Job item
Copy, from the data below, every line that has "Listener" in it.

Task data

>>>>

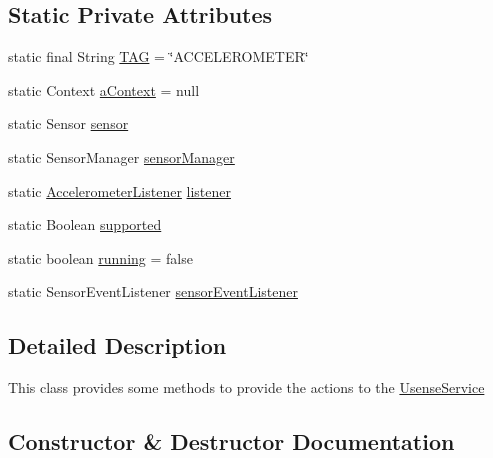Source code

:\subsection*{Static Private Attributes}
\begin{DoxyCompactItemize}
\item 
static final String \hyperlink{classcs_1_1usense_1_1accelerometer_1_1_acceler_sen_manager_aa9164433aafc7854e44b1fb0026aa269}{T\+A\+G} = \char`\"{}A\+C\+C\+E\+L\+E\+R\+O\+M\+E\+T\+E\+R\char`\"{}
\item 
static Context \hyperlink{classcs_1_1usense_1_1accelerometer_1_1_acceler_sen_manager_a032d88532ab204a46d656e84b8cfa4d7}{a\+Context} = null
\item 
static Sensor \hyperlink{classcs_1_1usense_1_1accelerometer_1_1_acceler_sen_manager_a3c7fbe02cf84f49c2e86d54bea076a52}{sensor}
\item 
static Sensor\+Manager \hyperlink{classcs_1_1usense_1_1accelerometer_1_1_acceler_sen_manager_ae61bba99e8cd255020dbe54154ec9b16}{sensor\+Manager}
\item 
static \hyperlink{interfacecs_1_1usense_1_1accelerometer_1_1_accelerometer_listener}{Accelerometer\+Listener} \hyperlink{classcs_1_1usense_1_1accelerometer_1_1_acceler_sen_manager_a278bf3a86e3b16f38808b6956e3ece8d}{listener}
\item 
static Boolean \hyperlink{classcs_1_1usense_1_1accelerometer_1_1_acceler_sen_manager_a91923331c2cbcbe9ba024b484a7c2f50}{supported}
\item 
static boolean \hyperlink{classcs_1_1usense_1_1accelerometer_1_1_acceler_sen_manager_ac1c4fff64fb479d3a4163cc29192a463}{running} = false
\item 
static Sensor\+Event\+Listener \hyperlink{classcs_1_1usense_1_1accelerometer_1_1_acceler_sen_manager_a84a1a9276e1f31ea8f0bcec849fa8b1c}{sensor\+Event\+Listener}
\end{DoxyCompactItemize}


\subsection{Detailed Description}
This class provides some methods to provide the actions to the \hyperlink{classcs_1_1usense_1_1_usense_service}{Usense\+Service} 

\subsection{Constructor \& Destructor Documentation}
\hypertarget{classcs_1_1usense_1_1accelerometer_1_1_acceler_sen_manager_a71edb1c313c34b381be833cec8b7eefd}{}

<<<<

Answer space
static \hyperlink{interfacecs_1_1usense_1_1accelerometer_1_1_accelerometer_listener}{Accelerometer\+Listener} \hyperlink{classcs_1_1usense_1_1accelerometer_1_1_acceler_sen_manager_a278bf3a86e3b16f38808b6956e3ece8d}{listener}
static Sensor\+Event\+Listener \hyperlink{classcs_1_1usense_1_1accelerometer_1_1_acceler_sen_manager_a84a1a9276e1f31ea8f0bcec849fa8b1c}{sensor\+Event\+Listener}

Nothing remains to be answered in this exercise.